A practical rule: start with the most specific import that covers what you render, then widen only if you see fallback text. Pairing a tight import with a preload of the critical weight gives you the smallest possible first-paint payload while keeping everything same-origin.

Each Fontsource subset CSS already carries the correct unicode-range descriptors, so the browser only downloads the script a page actually contains — the same unicode-range subsetting you would otherwise hand-author, generated for you.

Verification

Confirm the migration actually moved the bytes to your origin:

  1. Build and serve the app, open Chrome DevTools, and select the Network panel.
  2. Filter by Font and reload with the cache disabled.
  3. Check the domain. Every font request's domain must be your own origin — there must be zero requests to fonts.googleapis.com or fonts.gstatic.com. The WOFF2 file should show the same host as your HTML.
  4. Check the priority. The preloaded Latin WOFF2 should appear early in the waterfall at Highest priority, with no "resource was preloaded but not used" warning in the Console.
  5. Check the runtime. In the Console, run document.fonts.check('1rem "Inter Variable"') — it returns true once the font is ready, confirming the family registered correctly.

Framework Integration Notes

The import step is bundler-driven, so where you place it depends on your framework, but the principle is identical everywhere: import once, near the entry, so the WOFF2 assets are emitted into the build output as same-origin files.

  • Vite / Astro / SvelteKit — import in the root layout or main entry; Vite emits hashed font assets and rewrites the url() automatically. Read the hashed filename from manifest.json to build the preload tag.
  • Next.js / React — import in app/layout.tsx (App Router) or _app.tsx (Pages Router). Note that next/font is an alternative built-in self-hosting mechanism; Fontsource is the right choice when you want explicit control over which subset and weight files ship.
  • webpack — ensure a rule handles .woff2 as an asset/resource so the import resolves the binaries into the output directory.

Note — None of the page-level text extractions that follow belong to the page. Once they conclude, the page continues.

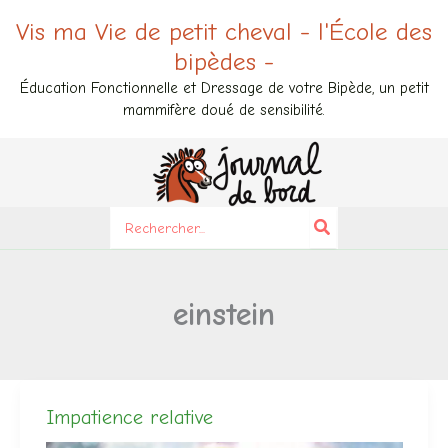
Aller
Vis ma Vie de petit cheval - l'École des
au
bipèdes -
contenu
Éducation Fonctionnelle et Dressage de votre Bipède, un petit
mammifère doué de sensibilité.
Search
for:
einstein
Impatience relative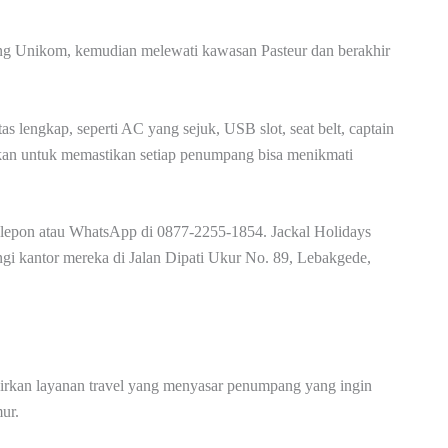
erang Unikom, kemudian melewati kawasan Pasteur dan berakhir
 lengkap, seperti AC yang sejuk, USB slot, seat belt, captain
jukan untuk memastikan setiap penumpang bisa menikmati
elepon atau WhatsApp di 0877-2255-1854. Jackal Holidays
gi kantor mereka di Jalan Dipati Ukur No. 89, Lebakgede,
irkan layanan travel yang menyasar penumpang yang ingin
ur.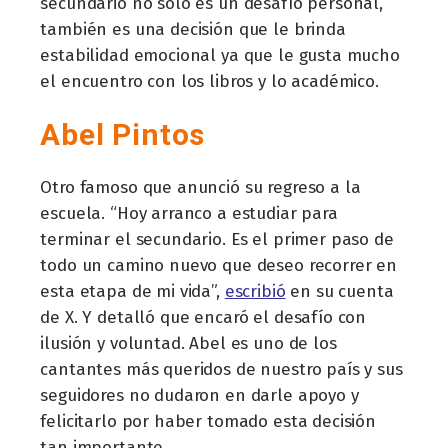
secundario no solo es un desafío personal,
también es una decisión que le brinda
estabilidad emocional ya que le gusta mucho
el encuentro con los libros y lo académico.
Abel Pintos
Otro famoso que anunció su regreso a la
escuela. “Hoy arranco a estudiar para
terminar el secundario. Es el primer paso de
todo un camino nuevo que deseo recorrer en
esta etapa de mi vida”,
escribió
en su cuenta
de X. Y detalló que encaró el desafío con
ilusión y voluntad. Abel es uno de los
cantantes más queridos de nuestro país y sus
seguidores no dudaron en darle apoyo y
felicitarlo por haber tomado esta decisión
tan importante.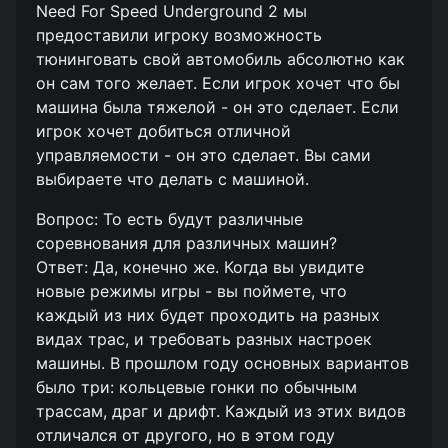
Need For Speed Underground 2 мы
предоставили игроку возможность
тюнинговать свой автомобиль абсолютно как
он сам того желает. Если игрок хочет что бы
машина была тяжелой - он это сделает. Если
игрок хочет добиться отличной
управляемости - он это сделает. Вы сами
выбираете что делать с машиной.
Вопрос: То есть будут различные
соревнования для различных машин?
Ответ: Да, конечно же. Когда вы увидите
новые режимы игры - вы поймете, что
каждый из них будет проходить на разных
видах трас, и требовать разных настроек
машины. В прошлом году основных вариантов
было три: кольцевые гонки по обычным
трассам, драг и дрифт. Каждый из этих видов
отличался от другого, но в этом году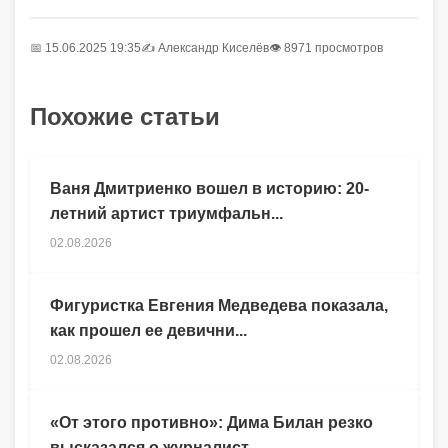
📅 15.06.2025 19:35
✍️
Александр Киселёв
👁 8971 просмотров
Похожие статьи
Ваня Дмитриенко вошел в историю: 20-
летний артист триумфальн...
02.08.2026
Фигуристка Евгения Медведева показала,
как прошел ее девични...
02.08.2026
«От этого противно»: Дима Билан резко
высказался о журналист...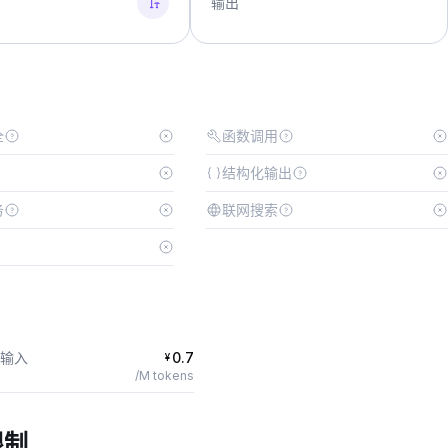
输出
全
函数调用
结构化输出
务
联网搜索
输入
0.7
¥
/M tokens
限制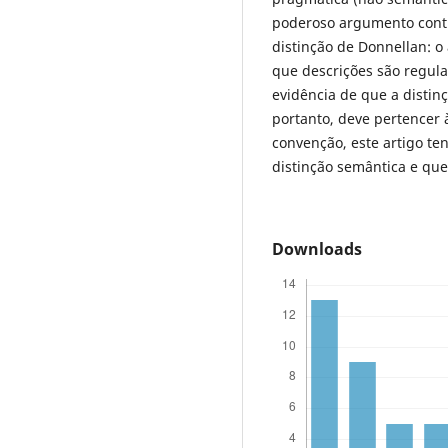
poderoso argumento cont
distinção de Donnellan: o
que descrições são regul
evidência de que a distin
portanto, deve pertencer
convenção, este artigo te
distinção semântica e que
Downloads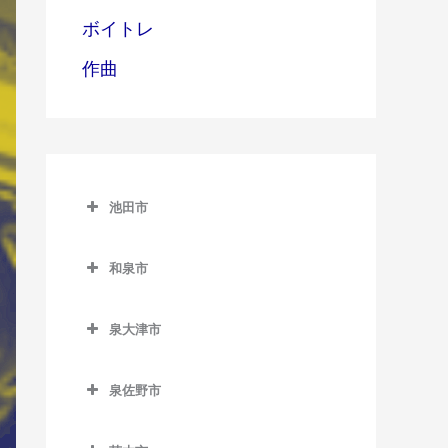
ボイトレ
作曲
池田市
池田市
和泉市
池田市のサックス教室
和泉市のサックス教室
泉大津市
池田駅のサックス教室
和泉中央駅のサックス教室
泉大津市のサックス教室
石橋阪大前駅のサックス教
和泉府中駅のサックス教室
泉佐野市
泉大津駅のサックス教室
室
北信太駅のサックス教室
泉佐野市のサックス教室
北助松駅のサックス教室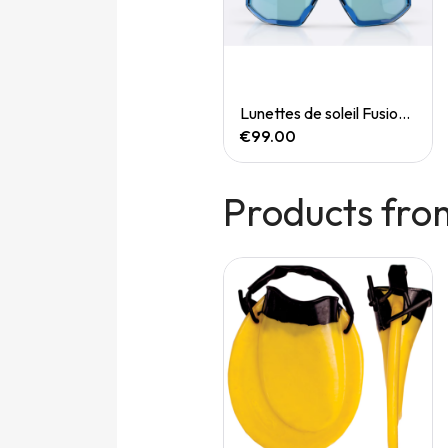
Quick View
Quick View
Lunettes de soleil Fusion
Lunettes de soleil Fusion Small
€99.00
€99.00
Products fro
Promo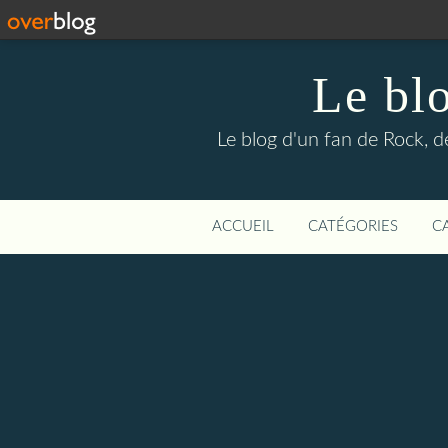
Le bl
Le blog d'un fan de Rock, d
ACCUEIL
CATÉGORIES
C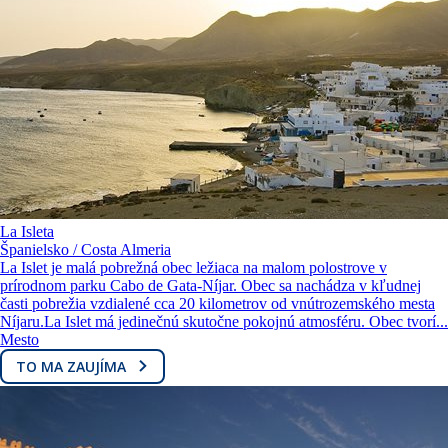
La Isleta
Španielsko / Costa Almeria
La Islet je malá pobrežná obec ležiaca na malom polostrove v
prírodnom parku Cabo de Gata-Níjar. Obec sa nachádza v kľudnej
časti pobrežia vzdialené cca 20 kilometrov od vnútrozemského mesta
Níjaru.La Islet má jedinečnú skutočne pokojnú atmosféru. Obec tvorí...
Mesto
TO MA ZAUJÍMA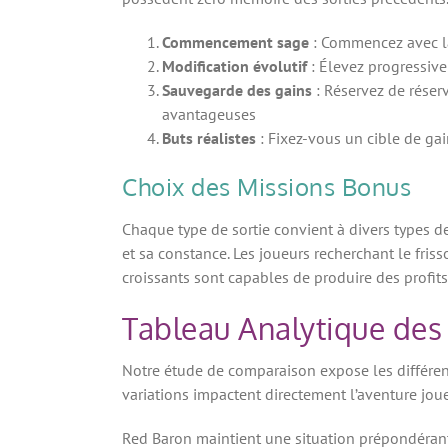
Commencement sage
: Commencez avec la
Modification évolutif
: Élevez progressive
Sauvegarde des gains
: Réservez de rése
avantageuses
Buts réalistes
: Fixez-vous un cible de gai
Choix des Missions Bonus
Chaque type de sortie convient à divers types 
et sa constance. Les joueurs recherchant le fris
croissants sont capables de produire des profits
Tableau Analytique des
Notre étude de comparaison expose les différence
variations impactent directement l’aventure joueu
Red Baron maintient une situation prépondérant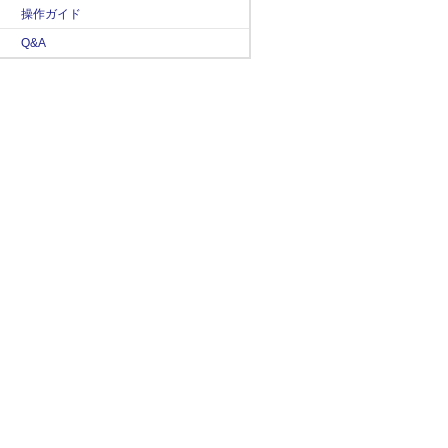
操作ガイド
Q&A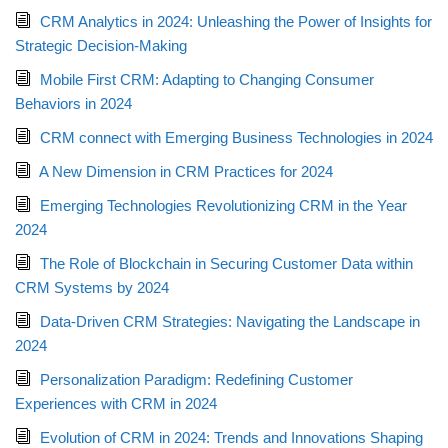
CRM Analytics in 2024: Unleashing the Power of Insights for
Strategic Decision-Making
Mobile First CRM: Adapting to Changing Consumer
Behaviors in 2024
CRM connect with Emerging Business Technologies in 2024
A New Dimension in CRM Practices for 2024
Emerging Technologies Revolutionizing CRM in the Year
2024
The Role of Blockchain in Securing Customer Data within
CRM Systems by 2024
Data-Driven CRM Strategies: Navigating the Landscape in
2024
Personalization Paradigm: Redefining Customer
Experiences with CRM in 2024
Evolution of CRM in 2024: Trends and Innovations Shaping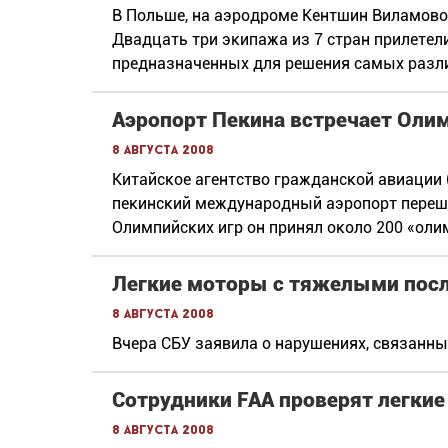
B Польше, на аэродроме Кентшин Виламово,
Двадцать три экипажа из 7 стран прилетел
предназначенных для решения самых разл
Аэропорт Пекина встречает Оли
8 августа 2008
Китайское агентство гражданской авиации 
пекинский международный аэропорт переше
Олимпийских игр он принял около 200 «оли
Легкие моторы с тяжелыми пос
8 августа 2008
Вчера СБУ заявила о нарушениях, связанны
Сотрудники FAA проверят легки
8 августа 2008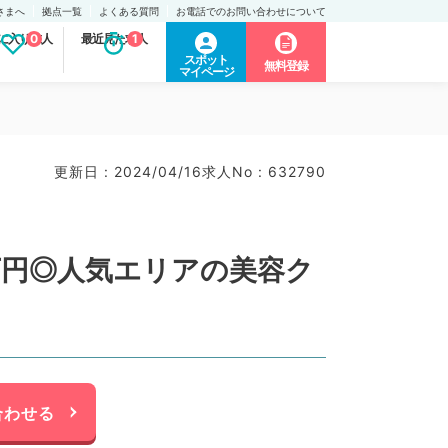
さまへ
拠点一覧
よくある質問
お電話でのお問い合わせについて
に入り求人
0
最近見た求人
1
スポット
無料登録
マイページ
更新日 : 2024/04/16
求人No : 632790
0万円◎人気エリアの美容ク
合わせる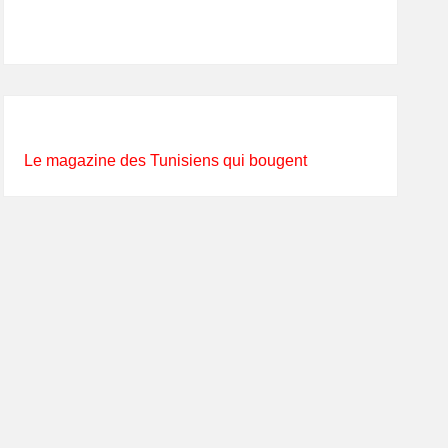
Le magazine des Tunisiens qui bougent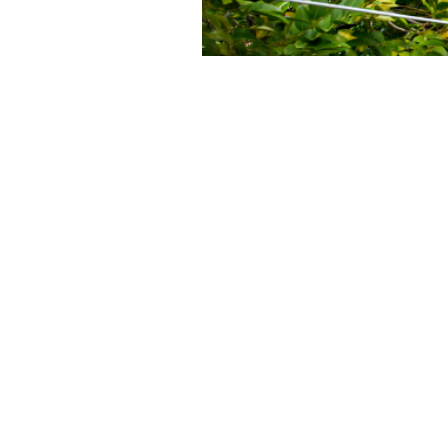
พีพีเฟ้นซ์
รั้วไฟฟ้า
รั้วตาข่าย
รั้วลวดหนาม
รั้วก
กั้นสุนัข
ไล่นก
ป้องกันลิง
และกั้นสัตว์อื่น ๆ การัน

In all cases the goal is the same as the manual workflow in Google Fonts vs Self-Hosting: zero runtime connection to any Google domain, every font same-origin, and the critical weight preloaded. Fontsource just removes the hand-authoring of @font-face blocks and subset files.

Common Pitfalls

  • Importing the full family when you use one weight. import '@fontsource/inter' pulls every static weight. Use the variable package, or import a single latin-400.css, so you ship only the bytes you render.
  • Preloading the wrong hashed filename. Bundlers content-hash the emitted WOFF2, so a hard-coded preload path goes stale after a rebuild. Generate the preload tag from the build manifest, or preload via your framework's asset helper.
  • Omitting crossorigin on the preload. The font fetch is in CORS mode regardless of origin; without crossorigin the preloaded file is discarded and downloaded again — double the bytes.
  • Wrong family name. The variable package registers 'Inter Variable', not 'Inter'. Referencing the wrong name silently falls through to the fallback stack and the WOFF2 never paints.
  • Leaving the old Google <link> in <head>. A leftover stylesheet link to fonts.googleapis.com re-introduces the third-party hop you were trying to remove.

FAQ

Does Fontsource send any data to Google?

No. Fontsource packages are static WOFF2 and CSS files served from your own origin (or your bundle). After install there is no runtime connection to any Google domain, which is exactly why it satisfies the GDPR concern about IP transfer that motivated leaving hosted Google Fonts.

Should I use the variable package or static weights?

Use the variable package (@fontsource-variable/inter) when you render more than one or two weights, because a single WOFF2 covers the entire wght range and avoids juggling multiple files. Use a static single-weight import when you only render one weight and want the absolute smallest payload.

How do I preload when the filename has a build hash?

Don't hard-code the path. Read the emitted filename from your bundler's manifest (Vite's manifest.json, webpack stats, or your framework's asset helper) and inject the <link rel="preload"> with the resolved hashed URL at build time.